Extract to read >>
■ ■ ■ ■
Atalanta is raising money to help with the expenses for adopting Nayeli. You can read Nayeli's story in the information on the fund raising page at the link below. Any amount will help Atalanta and her family save this little girl. It all adds up.
https://www.youcaring.com/ourfamily-690463
Thursday, November 17, 2016
Turn Right at Machu Picchu - Mark Adams
When I was younger, I was more adventurous. I don't think that's unusual. Jack and I travelled a lot in the 1980s and were interested in the non-tourist side of travelling. Although we could have been kidnapped and murdered, or just kidnapped, or just murdered, several times, by taking chances, we took those chances. We went to a posh, private gaming club in London, invited by non-felonious-looking English people. And we got a private, unexpected tour of St. Lucia's decidedly non-tourist side by a man who jumped into our car at a forlorn crossroads and said he was a tour guide. We couldn't get him out of the car, so we gave in. A little riskier, but there was a rain forest and hot springs - into which we could have disappeared forever. According to the newspaper, those things do happen.
Anyway, I'm much happier to travel via armchair and book. The last time I flew to Boston, I had to almost strip in the middle of the Philly airport. Is that civilized? I think not. I worry more about bug bites and non-vegan edible food, bathrooms, sleeping quarters, delayed flights, etc., than I ever did. So I love a good travel narrative, and Turn Right at Machu Picchu is that. I also love lost cities and exploration (yes, Raiders of the Lost Ark is one of my favorite movies), so I especially loved this book.
Mark Adams, a travel journalist who works mostly in an office, decides to follow in the footsteps of Hiram Bingham, the Yale professor credited with finding Machu Picchu, the city of the Incas, in 1911. Bingham's story alone is worth reading. Adams hires John Leivers, an Australian guide whose passion is documenting Inca structures before they're 'saved' by a sometimes inept Peruvian government and overrun by tourists. Many of the perfectly constructed Inca roads have been paved over and the caretakers have badly repaired some ruins. Machu Picchu, although the most famous of the Inca cities, is not the only one.
Adams writes humorously at times, like Bill Bryson, but he also adds the history that we should know to appreciate the world of the Incas, destroyed by the treasure hunting Spanish in the 1500s. He alternates the story of the Incas and the Spanish, the story of Hiram Bingham, and his own excursion into the deserts and jungles of Peru. I'd like to read more about John Leivers. He's such a character that he deserves his own book.
This was an interesting and fun book. I learned a lot about the Incas, the structures they left, the indigenous people of Peru, and the natural beauty and dangers of the country. If this book piques your interest, you can find lots of things on YouTube and the Internet about Machu Picchu, Hiram Bingham, and Peru. For movie buffs, Secret of the Incas, a movie starring Charlton Heston, is available only on YouTube, as far as I can tell. I have a first edition of Bingham's book Lost City of the Incas, so I've been delving into that.
■ ■ ■ ■
(Satellite images with object locations)
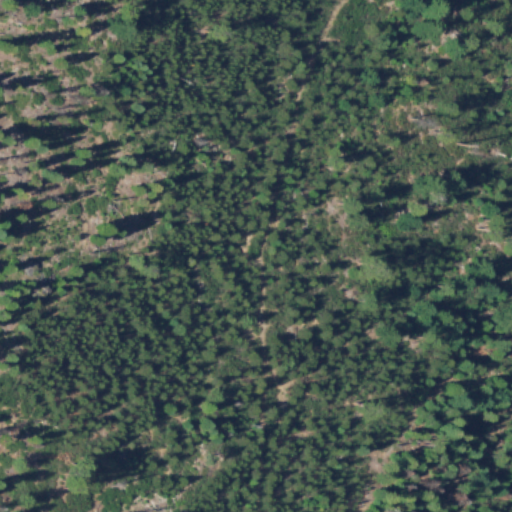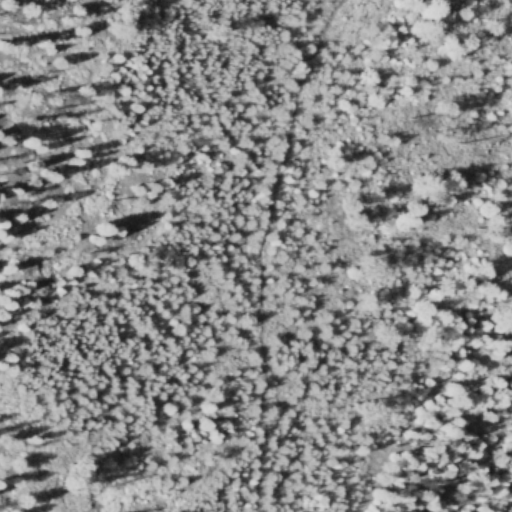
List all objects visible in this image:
road: (270, 246)
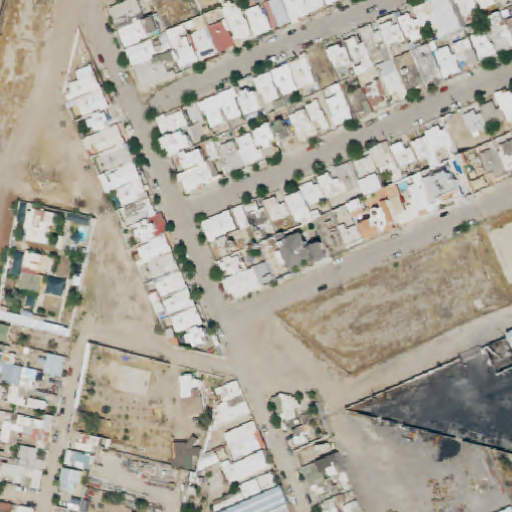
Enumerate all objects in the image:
road: (384, 372)
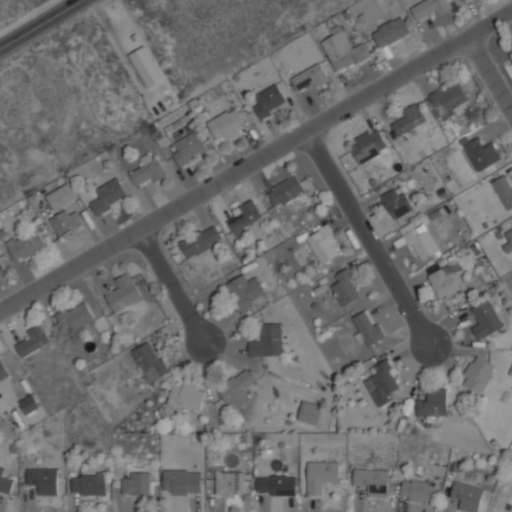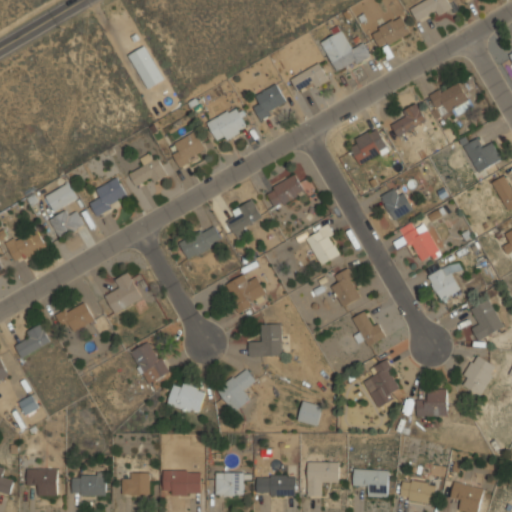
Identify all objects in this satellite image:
building: (462, 0)
building: (430, 7)
building: (430, 9)
road: (42, 24)
building: (390, 31)
building: (391, 31)
building: (344, 50)
building: (510, 50)
building: (344, 51)
building: (510, 52)
building: (146, 66)
building: (146, 66)
road: (494, 70)
building: (309, 77)
building: (310, 78)
building: (451, 99)
building: (269, 100)
building: (270, 100)
building: (449, 101)
building: (408, 119)
building: (409, 119)
building: (228, 123)
building: (228, 123)
building: (369, 145)
building: (369, 146)
building: (188, 148)
building: (189, 148)
building: (482, 153)
building: (482, 153)
road: (257, 164)
building: (150, 168)
building: (148, 170)
building: (505, 189)
building: (285, 190)
building: (285, 190)
building: (504, 190)
building: (108, 195)
building: (109, 195)
building: (61, 196)
building: (62, 196)
building: (397, 202)
building: (397, 203)
building: (244, 217)
building: (245, 217)
building: (66, 221)
building: (66, 222)
building: (419, 239)
building: (201, 240)
building: (420, 240)
building: (201, 241)
road: (370, 241)
building: (508, 241)
building: (508, 241)
building: (26, 244)
building: (27, 244)
building: (323, 244)
building: (324, 244)
building: (1, 264)
building: (1, 265)
building: (445, 280)
building: (445, 280)
road: (170, 286)
building: (346, 287)
building: (347, 287)
building: (245, 291)
building: (245, 291)
building: (124, 292)
building: (124, 292)
building: (76, 315)
building: (76, 316)
building: (486, 319)
building: (486, 319)
building: (368, 327)
building: (368, 328)
building: (31, 340)
building: (33, 340)
building: (267, 340)
building: (268, 341)
building: (150, 362)
building: (151, 365)
building: (3, 369)
building: (2, 370)
building: (510, 371)
building: (511, 372)
building: (478, 374)
building: (478, 374)
building: (381, 383)
building: (381, 384)
building: (237, 389)
building: (237, 389)
building: (187, 396)
building: (187, 396)
building: (434, 403)
building: (434, 403)
building: (28, 404)
building: (28, 404)
building: (310, 412)
building: (310, 412)
building: (321, 475)
building: (322, 475)
building: (44, 480)
building: (44, 480)
building: (373, 480)
building: (373, 480)
building: (5, 481)
building: (5, 481)
building: (182, 481)
building: (136, 482)
building: (182, 482)
building: (230, 482)
building: (137, 483)
building: (229, 483)
building: (89, 484)
building: (277, 484)
building: (89, 485)
building: (277, 485)
building: (418, 490)
building: (418, 490)
building: (467, 495)
building: (466, 496)
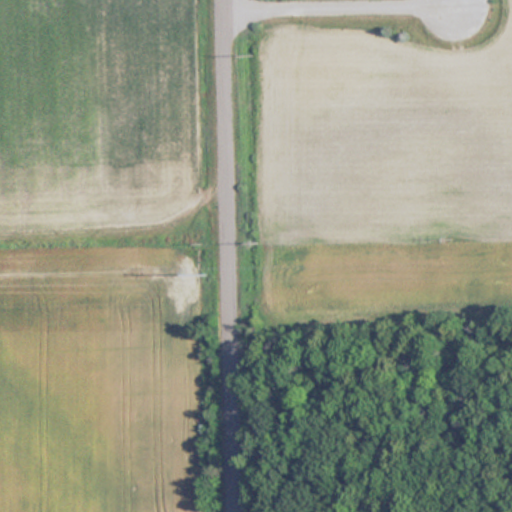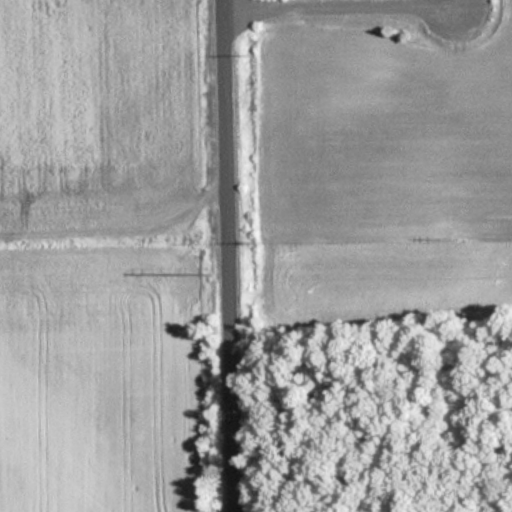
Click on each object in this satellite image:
road: (229, 256)
power tower: (204, 275)
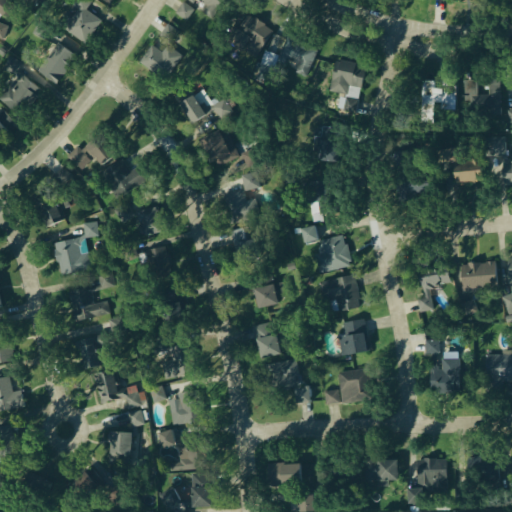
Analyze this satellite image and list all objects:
building: (20, 0)
building: (108, 2)
building: (210, 7)
building: (3, 17)
building: (83, 25)
road: (414, 30)
building: (40, 33)
building: (255, 35)
road: (390, 48)
building: (296, 57)
building: (160, 62)
building: (57, 65)
building: (347, 86)
building: (21, 97)
building: (481, 99)
road: (85, 100)
building: (435, 101)
building: (204, 111)
building: (510, 116)
building: (1, 130)
building: (329, 146)
building: (91, 156)
building: (507, 173)
building: (469, 174)
building: (125, 179)
building: (251, 184)
building: (244, 208)
building: (318, 211)
building: (52, 217)
building: (149, 223)
road: (372, 226)
building: (90, 232)
road: (443, 233)
building: (310, 236)
building: (243, 243)
building: (333, 256)
building: (72, 258)
building: (159, 261)
building: (509, 270)
road: (210, 278)
building: (479, 278)
building: (431, 287)
building: (341, 294)
building: (270, 297)
building: (0, 306)
road: (32, 306)
building: (89, 306)
building: (508, 309)
building: (116, 327)
building: (353, 341)
building: (267, 342)
building: (92, 354)
building: (498, 369)
building: (442, 370)
building: (290, 380)
building: (354, 388)
building: (118, 393)
building: (9, 398)
building: (159, 398)
building: (332, 399)
building: (184, 410)
road: (47, 418)
road: (376, 425)
building: (8, 439)
building: (180, 458)
building: (510, 471)
building: (382, 473)
building: (285, 476)
building: (432, 476)
building: (97, 483)
building: (191, 497)
building: (415, 498)
building: (305, 505)
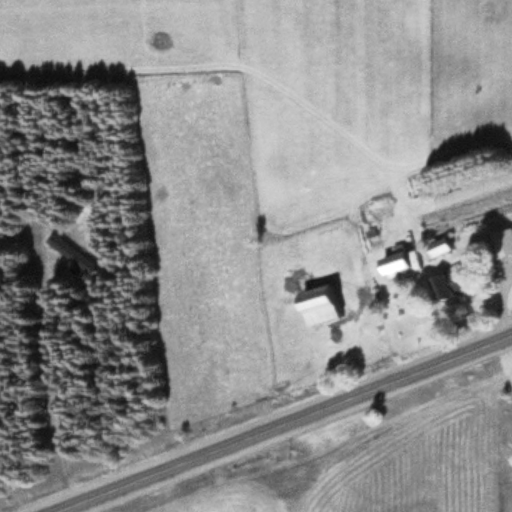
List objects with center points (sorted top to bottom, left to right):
building: (502, 239)
building: (436, 245)
building: (70, 253)
building: (394, 259)
building: (448, 278)
building: (318, 301)
road: (291, 425)
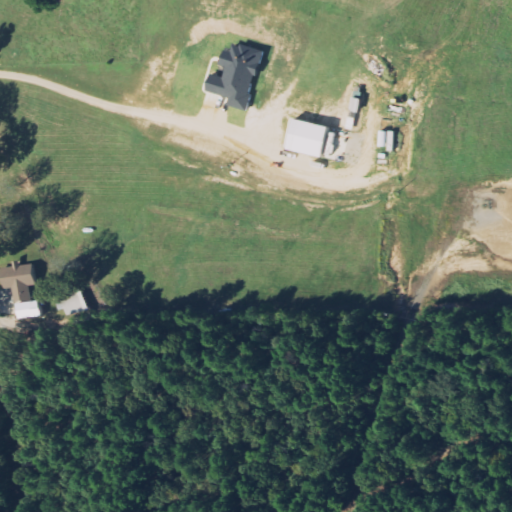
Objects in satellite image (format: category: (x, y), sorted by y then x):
building: (320, 141)
building: (23, 289)
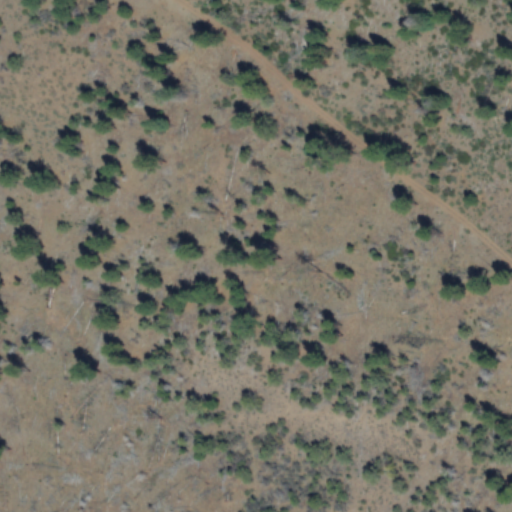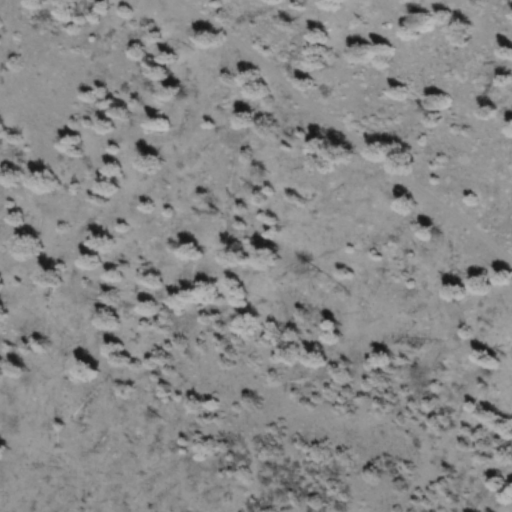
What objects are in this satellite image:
road: (345, 130)
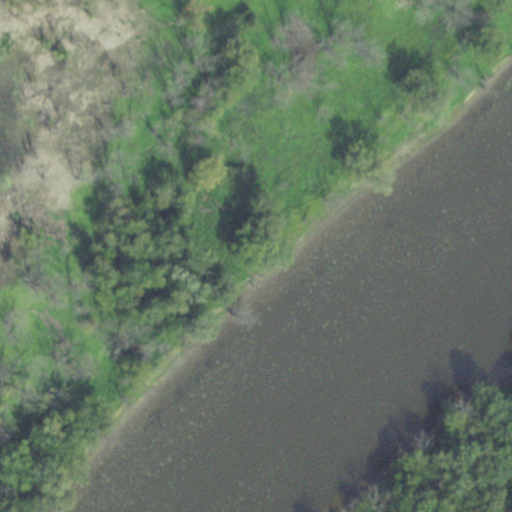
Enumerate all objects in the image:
river: (371, 369)
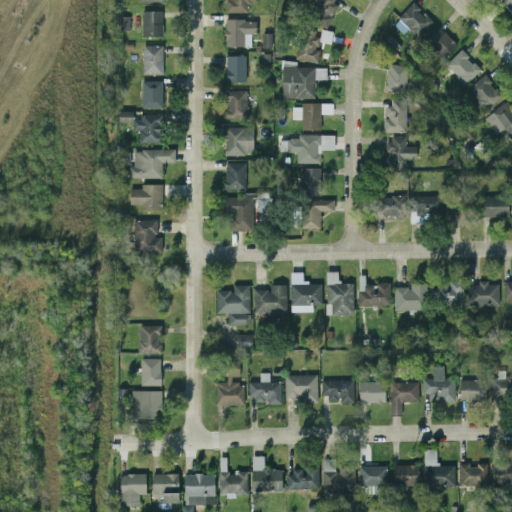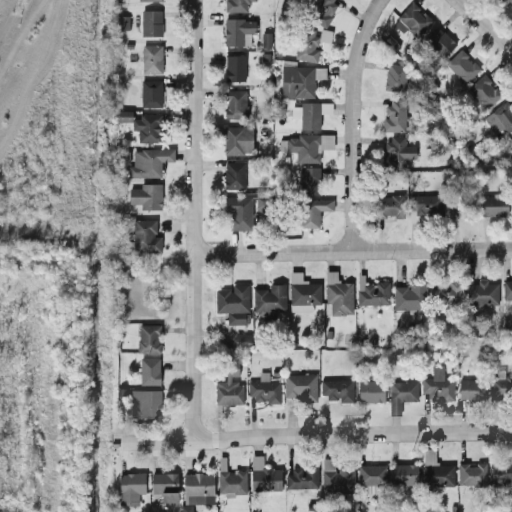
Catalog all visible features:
building: (150, 1)
building: (237, 6)
building: (323, 12)
building: (414, 20)
building: (124, 24)
building: (151, 24)
road: (486, 26)
building: (238, 32)
building: (440, 43)
building: (308, 46)
building: (152, 60)
building: (462, 67)
building: (235, 69)
building: (395, 78)
building: (299, 81)
building: (483, 93)
building: (151, 95)
building: (236, 105)
building: (310, 115)
building: (395, 117)
building: (500, 119)
road: (354, 122)
building: (143, 126)
building: (238, 141)
building: (309, 147)
building: (398, 153)
building: (149, 163)
building: (234, 176)
building: (310, 181)
building: (146, 197)
building: (263, 206)
building: (426, 206)
building: (389, 207)
building: (494, 207)
building: (314, 212)
building: (239, 213)
road: (195, 220)
building: (145, 237)
road: (353, 249)
building: (447, 293)
building: (303, 294)
building: (373, 294)
building: (482, 295)
building: (338, 296)
building: (410, 298)
building: (270, 300)
building: (233, 304)
building: (149, 339)
building: (243, 342)
building: (150, 372)
building: (437, 386)
building: (230, 387)
building: (498, 387)
building: (300, 388)
building: (264, 390)
building: (472, 390)
building: (338, 391)
building: (371, 392)
building: (401, 396)
building: (145, 404)
road: (313, 434)
building: (436, 472)
building: (501, 472)
building: (372, 475)
building: (404, 475)
building: (472, 475)
building: (264, 477)
building: (337, 478)
building: (301, 479)
building: (232, 483)
building: (165, 487)
building: (131, 489)
building: (199, 489)
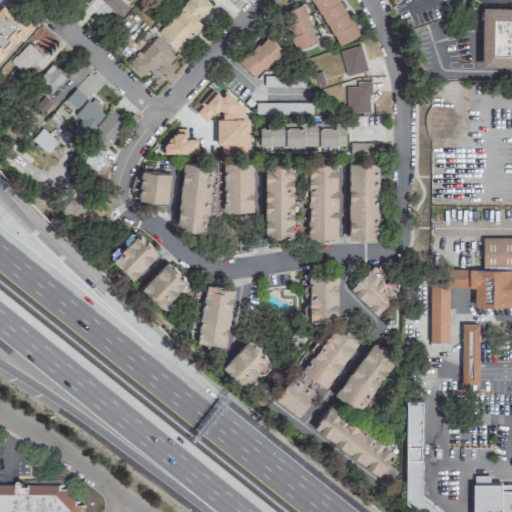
■ ■ ■ ■
Your assignment >>
Copy the blog post word for word between "Adams writes humorously" and "his own book.", inclusive. The items have nothing to do with this.

Task response >>
Adams writes humorously at times, like Bill Bryson, but he also adds the history that we should know to appreciate the world of the Incas, destroyed by the treasure hunting Spanish in the 1500s. He alternates the story of the Incas and the Spanish, the story of Hiram Bingham, and his own excursion into the deserts and jungles of Peru. I'd like to read more about John Leivers. He's such a character that he deserves his own book.